Quando il 25 giugno 1991 la Slovenia e la Croazia dichiararono la propria indipendenza da Belgrado, il maresciallo Tito era morto da circa 11 anni (4 maggio 1980). Dopo la sua morte la Repubblica Socialista Federale di Jugoslavia era sopravvissuta alle continue pressioni centrifughe e stava vivendo una crisi economica prolungata che appariva senza via d’uscita mentre il divario interno continuava ad allargarsi. Nella disgregazione della Federazione sicuramente i fattori interni hanno giocato un ruolo rilevante, ma era stata la fine della Guerra Fredda, vera chiave di volta della stabilità internazionale e di conseguenza interna a determinare il susseguirsi degli eventi. Un mutamento così profondo nel contesto internazionale, ed europeo in particolare, scatenava forze nazionali, etniche e religiose che il contesto bipolare aveva cristallizzato all’interno di uno schema rigido.

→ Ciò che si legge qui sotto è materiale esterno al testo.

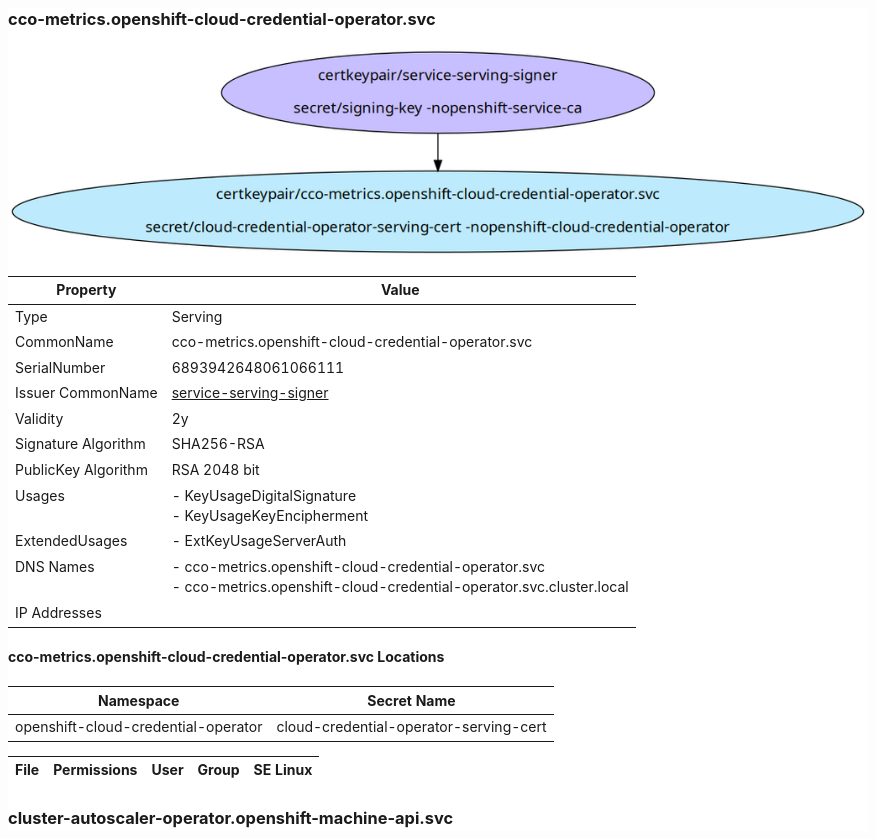 
### cco-metrics.openshift-cloud-credential-operator.svc
![PKI Graph](subcert-cco-metrics.openshift-cloud-credential-operator.svc6893942648061066111.png)



| Property | Value |
| ----------- | ----------- |
| Type | Serving |
| CommonName | cco-metrics.openshift-cloud-credential-operator.svc |
| SerialNumber | 6893942648061066111 |
| Issuer CommonName | [service-serving-signer](#service-serving-signer) |
| Validity | 2y |
| Signature Algorithm | SHA256-RSA |
| PublicKey Algorithm | RSA 2048 bit |
| Usages | - KeyUsageDigitalSignature<br/>- KeyUsageKeyEncipherment |
| ExtendedUsages | - ExtKeyUsageServerAuth |
| DNS Names | - cco-metrics.openshift-cloud-credential-operator.svc<br/>- cco-metrics.openshift-cloud-credential-operator.svc.cluster.local |
| IP Addresses |  |


#### cco-metrics.openshift-cloud-credential-operator.svc Locations
| Namespace | Secret Name |
| ----------- | ----------- |
| openshift-cloud-credential-operator | cloud-credential-operator-serving-cert |

| File | Permissions | User | Group | SE Linux |
| ----------- | ----------- | ----------- | ----------- | ----------- |




### cluster-autoscaler-operator.openshift-machine-api.svc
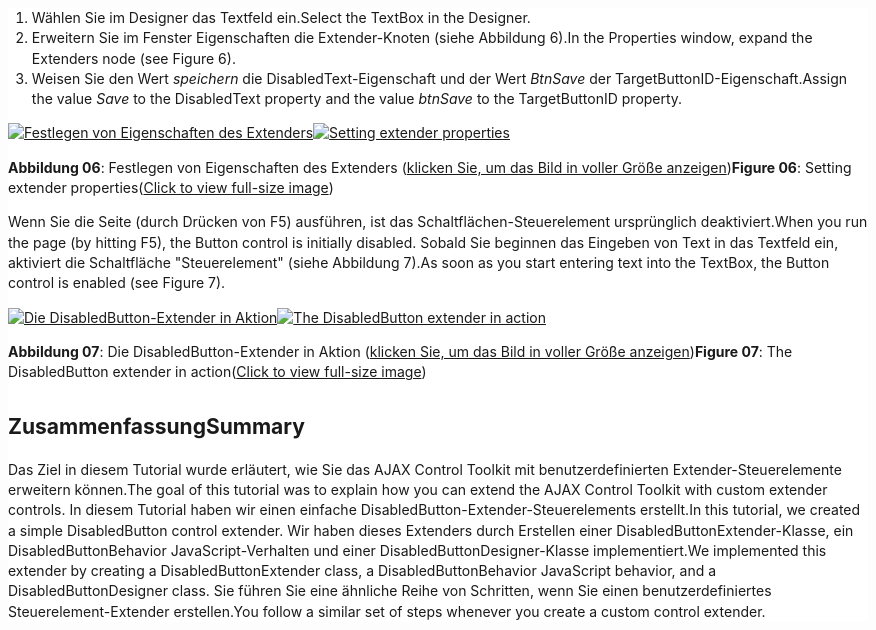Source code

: 1. <span data-ttu-id="6cc4b-238">Wählen Sie im Designer das Textfeld ein.</span><span class="sxs-lookup"><span data-stu-id="6cc4b-238">Select the TextBox in the Designer.</span></span>
2. <span data-ttu-id="6cc4b-239">Erweitern Sie im Fenster Eigenschaften die Extender-Knoten (siehe Abbildung 6).</span><span class="sxs-lookup"><span data-stu-id="6cc4b-239">In the Properties window, expand the Extenders node (see Figure 6).</span></span>
3. <span data-ttu-id="6cc4b-240">Weisen Sie den Wert *speichern* die DisabledText-Eigenschaft und der Wert *BtnSave* der TargetButtonID-Eigenschaft.</span><span class="sxs-lookup"><span data-stu-id="6cc4b-240">Assign the value *Save* to the DisabledText property and the value *btnSave* to the TargetButtonID property.</span></span>

<span data-ttu-id="6cc4b-241">[![Festlegen von Eigenschaften des Extenders](creating-a-custom-ajax-control-toolkit-control-extender-cs/_static/image23.png)](creating-a-custom-ajax-control-toolkit-control-extender-cs/_static/image22.png)</span><span class="sxs-lookup"><span data-stu-id="6cc4b-241">[![Setting extender properties](creating-a-custom-ajax-control-toolkit-control-extender-cs/_static/image23.png)](creating-a-custom-ajax-control-toolkit-control-extender-cs/_static/image22.png)</span></span>

<span data-ttu-id="6cc4b-242">**Abbildung 06**: Festlegen von Eigenschaften des Extenders ([klicken Sie, um das Bild in voller Größe anzeigen](creating-a-custom-ajax-control-toolkit-control-extender-cs/_static/image24.png))</span><span class="sxs-lookup"><span data-stu-id="6cc4b-242">**Figure 06**: Setting extender properties([Click to view full-size image](creating-a-custom-ajax-control-toolkit-control-extender-cs/_static/image24.png))</span></span>

<span data-ttu-id="6cc4b-243">Wenn Sie die Seite (durch Drücken von F5) ausführen, ist das Schaltflächen-Steuerelement ursprünglich deaktiviert.</span><span class="sxs-lookup"><span data-stu-id="6cc4b-243">When you run the page (by hitting F5), the Button control is initially disabled.</span></span> <span data-ttu-id="6cc4b-244">Sobald Sie beginnen das Eingeben von Text in das Textfeld ein, aktiviert die Schaltfläche "Steuerelement" (siehe Abbildung 7).</span><span class="sxs-lookup"><span data-stu-id="6cc4b-244">As soon as you start entering text into the TextBox, the Button control is enabled (see Figure 7).</span></span>

<span data-ttu-id="6cc4b-245">[![Die DisabledButton-Extender in Aktion](creating-a-custom-ajax-control-toolkit-control-extender-cs/_static/image26.png)](creating-a-custom-ajax-control-toolkit-control-extender-cs/_static/image25.png)</span><span class="sxs-lookup"><span data-stu-id="6cc4b-245">[![The DisabledButton extender in action](creating-a-custom-ajax-control-toolkit-control-extender-cs/_static/image26.png)](creating-a-custom-ajax-control-toolkit-control-extender-cs/_static/image25.png)</span></span>

<span data-ttu-id="6cc4b-246">**Abbildung 07**: Die DisabledButton-Extender in Aktion ([klicken Sie, um das Bild in voller Größe anzeigen](creating-a-custom-ajax-control-toolkit-control-extender-cs/_static/image27.png))</span><span class="sxs-lookup"><span data-stu-id="6cc4b-246">**Figure 07**: The DisabledButton extender in action([Click to view full-size image](creating-a-custom-ajax-control-toolkit-control-extender-cs/_static/image27.png))</span></span>

## <a name="summary"></a><span data-ttu-id="6cc4b-247">Zusammenfassung</span><span class="sxs-lookup"><span data-stu-id="6cc4b-247">Summary</span></span>

<span data-ttu-id="6cc4b-248">Das Ziel in diesem Tutorial wurde erläutert, wie Sie das AJAX Control Toolkit mit benutzerdefinierten Extender-Steuerelemente erweitern können.</span><span class="sxs-lookup"><span data-stu-id="6cc4b-248">The goal of this tutorial was to explain how you can extend the AJAX Control Toolkit with custom extender controls.</span></span> <span data-ttu-id="6cc4b-249">In diesem Tutorial haben wir einen einfache DisabledButton-Extender-Steuerelements erstellt.</span><span class="sxs-lookup"><span data-stu-id="6cc4b-249">In this tutorial, we created a simple DisabledButton control extender.</span></span> <span data-ttu-id="6cc4b-250">Wir haben dieses Extenders durch Erstellen einer DisabledButtonExtender-Klasse, ein DisabledButtonBehavior JavaScript-Verhalten und einer DisabledButtonDesigner-Klasse implementiert.</span><span class="sxs-lookup"><span data-stu-id="6cc4b-250">We implemented this extender by creating a DisabledButtonExtender class, a DisabledButtonBehavior JavaScript behavior, and a DisabledButtonDesigner class.</span></span> <span data-ttu-id="6cc4b-251">Sie führen Sie eine ähnliche Reihe von Schritten, wenn Sie einen benutzerdefiniertes Steuerelement-Extender erstellen.</span><span class="sxs-lookup"><span data-stu-id="6cc4b-251">You follow a similar set of steps whenever you create a custom control extender.</span></span>
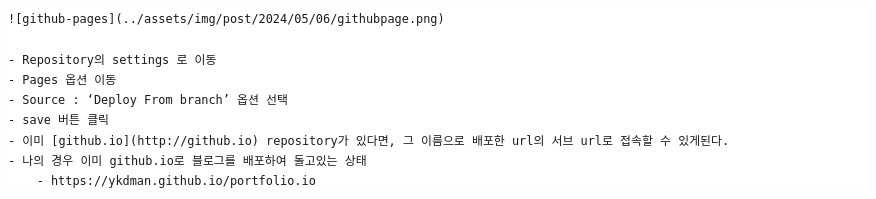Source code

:     ![github-pages](../assets/img/post/2024/05/06/githubpage.png)
    
    - Repository의 settings 로 이동
    - Pages 옵션 이동
    - Source : ‘Deploy From branch’ 옵션 선택
    - save 버튼 클릭
    - 이미 [github.io](http://github.io) repository가 있다면, 그 이름으로 배포한 url의 서브 url로 접속할 수 있게된다.
    - 나의 경우 이미 github.io로 블로그를 배포하여 돌고있는 상태
        - https://ykdman.github.io/portfolio.io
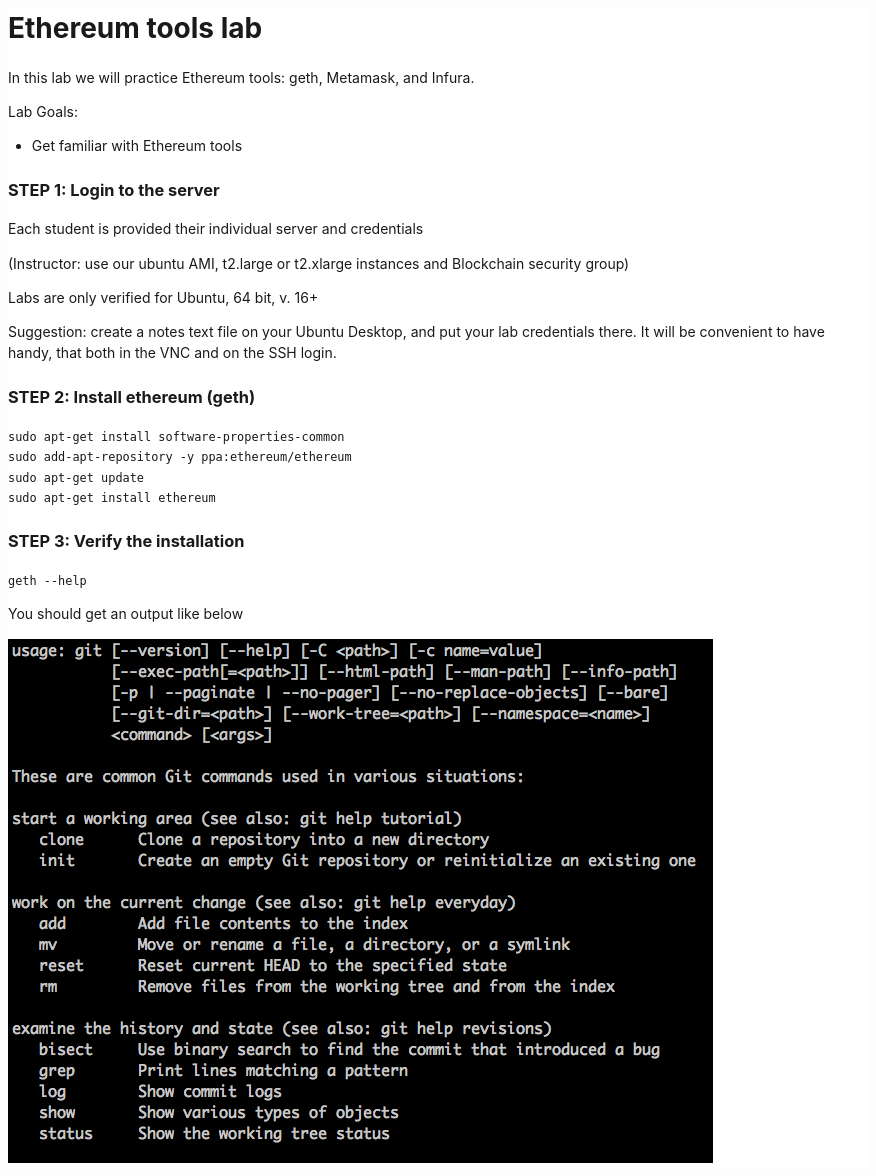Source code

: # Ethereum tools lab

In this lab we will practice Ethereum tools: geth, Metamask, and Infura.

Lab Goals:

* Get familiar with  Ethereum tools

### STEP 1: Login to the server
 
Each student is provided their individual server and credentials

(Instructor: use our ubuntu AMI, t2.large or t2.xlarge instances and Blockchain security group)
    
Labs are only verified for Ubuntu, 64 bit, v. 16+

Suggestion: create a notes text file on your Ubuntu Desktop, and put your lab credentials there. 
It will be convenient to have handy, that both in the VNC and on the SSH login.
 
### STEP 2: Install ethereum (geth)
 
    sudo apt-get install software-properties-common
    sudo add-apt-repository -y ppa:ethereum/ethereum
    sudo apt-get update
    sudo apt-get install ethereum
    
### STEP 3: Verify the installation

    geth --help
    
You should get an output like below

![alt_text](../images/eth_fig02.png)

L’esplosione dirompente di quelle forze ha portato alla fine delle Federazione anche attraverso una serie di conflitti e di guerre che per un decennio hanno insanguinato i Balcani, e che si sono conclusi solo con l’intervento Nato in Kosovo e di cui strascichi di tensioni e rivendicazioni sono giunte fino ai nostri giorni. Nelle faglie e nelle ferite delle tensioni e delle rivalità tuttora presenti nell’area si sono inserite anche nuove forme di competizione, non solo locale, ma anche di natura strategica che rendono ancora oggi i Balcani occidentali un crocevia di interessi diversi, di Paesi spesso su sponde diverse dell’attuale competizione globale e anche una delle aree di maggiore potenziale instabilità all’interno del continente europeo.